Figure 7:. Sex and lineage differences in the frequency of spontaneous excitatory postsynaptic currents (sEPSCs)

(a) Representative epifluorescence and (b) DIC images show a representative recombined EYFP+ neuron (white arrows) in the posterior MeA targeted for ex vivo patch electrophysiology. (c) Representative current traces in whole-cell voltage clamp mode (−60 mV holding potential) from Dbx1-lineage (top) or Foxp2-lineage (bottom) neurons with traces from females and males shown separately. Orange circles indicate counted sEPSC events. (d) Quantification of frequency (events per second plotted as mean ± s.e.m.) of sEPSCs in Dbx1-lineage (left) or Foxp2-lineage (right) neurons in ACSF, from female (circles, white bar) or male (triangles, black bar) mice. * p < 0.05, ** p < 0.01, **** p < 0.0001, other pairwise comparisons not significant, α = 0.05 (2-way ANOVA & Sidak’s posthoc test). n = 10–13 neurons from 5–7 mice/group. Scale bars equal 50 μm in a, b.

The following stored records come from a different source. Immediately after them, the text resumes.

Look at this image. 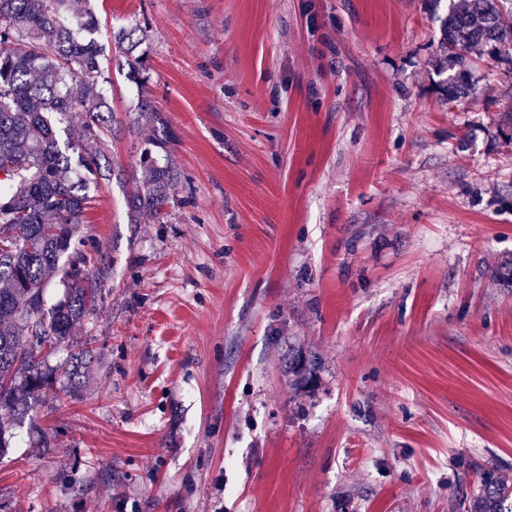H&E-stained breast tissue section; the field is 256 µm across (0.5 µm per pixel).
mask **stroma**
Segmentation results:
<instances>
[{
	"instance_id": "obj_1",
	"label": "stroma",
	"mask_w": 512,
	"mask_h": 512,
	"mask_svg": "<svg viewBox=\"0 0 512 512\" xmlns=\"http://www.w3.org/2000/svg\"><path fill=\"white\" fill-rule=\"evenodd\" d=\"M91 3L112 177L81 235L110 271L0 512H458L512 482V64L473 53L444 100L429 0ZM171 184L169 171L153 168L149 184L143 193L137 196L139 212L147 216H159L163 207L167 204L168 190Z\"/></svg>"
}]
</instances>
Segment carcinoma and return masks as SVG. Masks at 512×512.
<instances>
[{
    "label": "carcinoma",
    "mask_w": 512,
    "mask_h": 512,
    "mask_svg": "<svg viewBox=\"0 0 512 512\" xmlns=\"http://www.w3.org/2000/svg\"><path fill=\"white\" fill-rule=\"evenodd\" d=\"M448 0L441 48L451 74L443 90L454 102L470 90V49L512 62V0ZM95 29L88 0H0V409L34 420L50 387L67 395L79 385V361L48 366L69 346L75 326L101 300L108 266L96 247L76 236L105 179L101 160L109 107L96 82V43L79 40L72 24ZM71 112L79 127L58 129ZM169 171L152 169L137 196L139 212L158 216L167 204ZM63 298L48 305L54 278ZM470 512H505L512 488L481 477Z\"/></svg>",
    "instance_id": "cac0c4a2"
}]
</instances>
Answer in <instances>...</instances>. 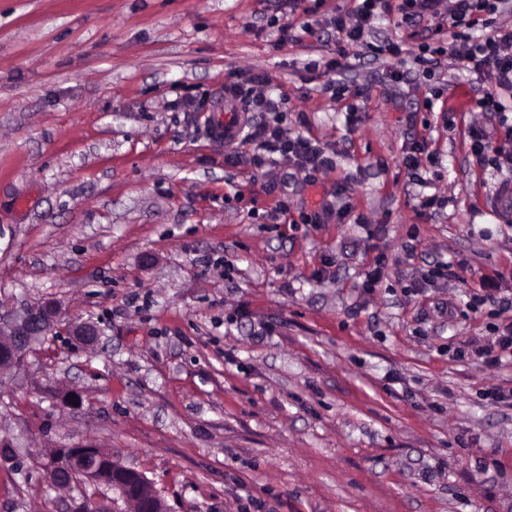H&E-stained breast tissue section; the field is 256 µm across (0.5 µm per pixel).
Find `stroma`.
Wrapping results in <instances>:
<instances>
[{"instance_id":"stroma-1","label":"stroma","mask_w":512,"mask_h":512,"mask_svg":"<svg viewBox=\"0 0 512 512\" xmlns=\"http://www.w3.org/2000/svg\"><path fill=\"white\" fill-rule=\"evenodd\" d=\"M390 3L345 44L310 0H0V315L60 311L0 372V441L21 448L0 512H69L78 489L32 451L87 443L166 512H512V364L473 356L512 322V223L469 132L512 134L453 58L390 79L421 42ZM274 17L298 40L276 46ZM390 40L401 57L375 53ZM335 56L342 73L307 68ZM252 74L328 146L315 185L228 165L173 106ZM325 196L351 216L299 223ZM85 321L87 349L65 332Z\"/></svg>"}]
</instances>
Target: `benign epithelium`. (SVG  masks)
<instances>
[{
	"instance_id": "obj_1",
	"label": "benign epithelium",
	"mask_w": 512,
	"mask_h": 512,
	"mask_svg": "<svg viewBox=\"0 0 512 512\" xmlns=\"http://www.w3.org/2000/svg\"><path fill=\"white\" fill-rule=\"evenodd\" d=\"M58 308L50 303L33 302L21 312L0 316V370L24 365L34 346L54 328ZM71 333L85 346L95 344L100 330L91 323L72 326ZM43 471L50 478L66 481L69 476L84 482H98L103 472H112V497L104 495L73 502L71 512H164L161 495L143 473L123 465L112 453L93 445L53 448L43 454Z\"/></svg>"
}]
</instances>
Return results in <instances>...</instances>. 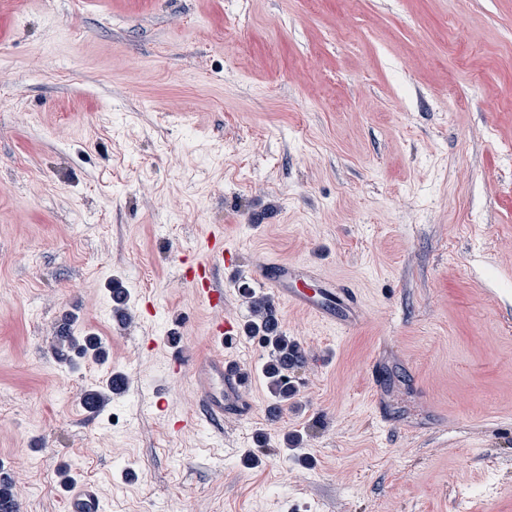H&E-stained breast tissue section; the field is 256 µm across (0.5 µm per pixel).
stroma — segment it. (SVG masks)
I'll use <instances>...</instances> for the list:
<instances>
[{"mask_svg": "<svg viewBox=\"0 0 512 512\" xmlns=\"http://www.w3.org/2000/svg\"><path fill=\"white\" fill-rule=\"evenodd\" d=\"M219 226L239 324L263 257L363 300L347 331L275 300V420L268 349L211 341L177 275ZM173 336L250 415L174 429ZM1 472L21 512L85 481L102 512H512V0H0ZM253 307L259 317L258 321L247 324L244 333L269 349L264 373L275 398L269 408V415L277 418L282 414L284 406H288V399L294 390L288 373L298 367L302 354L298 344L283 334L276 311L269 300L254 301Z\"/></svg>", "mask_w": 512, "mask_h": 512, "instance_id": "stroma-1", "label": "stroma"}]
</instances>
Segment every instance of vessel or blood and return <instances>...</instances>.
<instances>
[{"label": "vessel or blood", "mask_w": 512, "mask_h": 512, "mask_svg": "<svg viewBox=\"0 0 512 512\" xmlns=\"http://www.w3.org/2000/svg\"><path fill=\"white\" fill-rule=\"evenodd\" d=\"M235 263V255L224 248L223 232L211 230L199 236L193 254L182 259L179 276L204 305L220 312L226 302L224 271ZM255 272L273 288L276 297L320 319L329 318L337 326L352 328L363 317L361 304L352 289L323 287L308 291L313 278L306 269L266 259L256 266ZM168 375L188 379L197 407L195 416L177 420V427L200 421L216 428L225 420L242 416L251 407L246 395V376L223 355L204 353L189 360L182 352H173ZM68 512H101V502L92 485L69 488Z\"/></svg>", "instance_id": "1"}]
</instances>
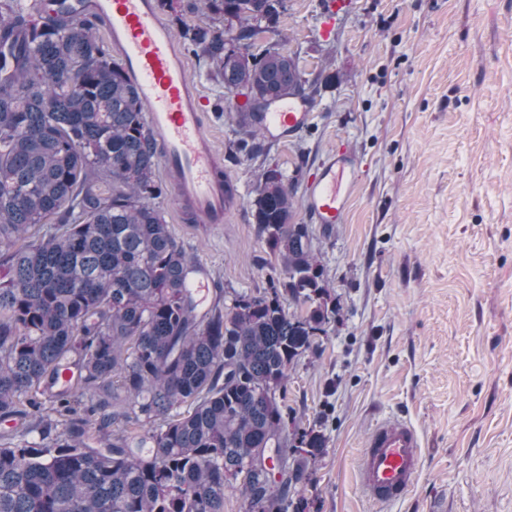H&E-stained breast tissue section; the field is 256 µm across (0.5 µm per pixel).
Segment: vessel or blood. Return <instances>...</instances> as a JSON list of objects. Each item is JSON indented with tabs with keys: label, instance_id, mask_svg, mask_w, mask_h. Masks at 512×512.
I'll use <instances>...</instances> for the list:
<instances>
[{
	"label": "vessel or blood",
	"instance_id": "b4317fda",
	"mask_svg": "<svg viewBox=\"0 0 512 512\" xmlns=\"http://www.w3.org/2000/svg\"><path fill=\"white\" fill-rule=\"evenodd\" d=\"M105 30L112 53L148 106L147 122L162 148L179 212L203 224H221L229 213L231 179L217 158L204 125L205 99L190 75L187 57L160 17L155 0H79ZM311 105L285 97L258 116L267 138L286 142L302 133ZM359 167L346 153L329 154L307 185L315 223H339L352 199ZM424 466V444L414 425L399 414L372 426L357 459L360 488L370 502L392 506L415 488Z\"/></svg>",
	"mask_w": 512,
	"mask_h": 512
}]
</instances>
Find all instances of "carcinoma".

Figure 8:. MeA Foxp2-lineage neurons receive excitatory and inhibitory inputs, with no sex differences

(a) Posterior MeA Foxp2-lineage neurons (EYFP+, yellow), identified by immunofluorescence in coronal sections from Foxp2^cre;RYFP mice and co-immunostained for the excitatory pre- and postsynaptic markers, VGLUT2 (magenta) and PSD95 (cyan), respectively. (b-e) Higher magnification images of boxed region in a, with EYFP (b, yellow), VGLUT2 (c, magenta) and PSD95 (d, cyan) channels shown separately. Merged image (e) shows Foxp2-lineage neurons expressing PSD95 and surrounded by VGLUT2 puncta (solid white arrowheads in b-e), indicating putative excitatory synapses. (f) Box-and-whisker plots quantifying Foxp2-lineage neurons positive for both VGLUT2 and PSD95; plotted as a percentage of total Foxp2-lineage (EYFP+) neurons in the posterior MeA, comparing females versus males. (g) Posterior MeA Foxp2-lineage neurons (EYFP+, yellow), co-immunostained for the inhibitory pre- and postsynaptic markers, VGAT (magenta) and Gephyrin (cyan), respectively. (h-k) Higher magnification images of boxed region in g, with EYFP (h, yellow), VGAT (i, magenta) and Gephyrin (j, cyan) channels shown separately. Merged image (k) shows Foxp2-lineage neurons expressing Gephyrin and surrounded by VGAT puncta (solid white arrowheads in h-k), indicating putative inhibitory synapses. (l) Box- and-whisker plots quantifying Foxp2-lineage neurons positive for both VGAT and Gephyrin; plotted as a percentage of total Foxp2-lineage (EYFP+) neurons in the posterior MeA, comparing females versus males. Crosses in a, g indicate section orientation (D – dorsal, M – medial, L – lateral). Abbreviations: cp – cerebral peduncle, itc – intercalated nucleus of the amygdala, MeA – Medial Amygdala and opt – optic tract. Scale bars in a, g equal 250 μm. In all other panels, scale bars equal 20 μm. n.s. indicates not significant (p > 0.05, Mann-Whitney U test). n = 5 mice per sex (3 sections/mouse, bilateral counts).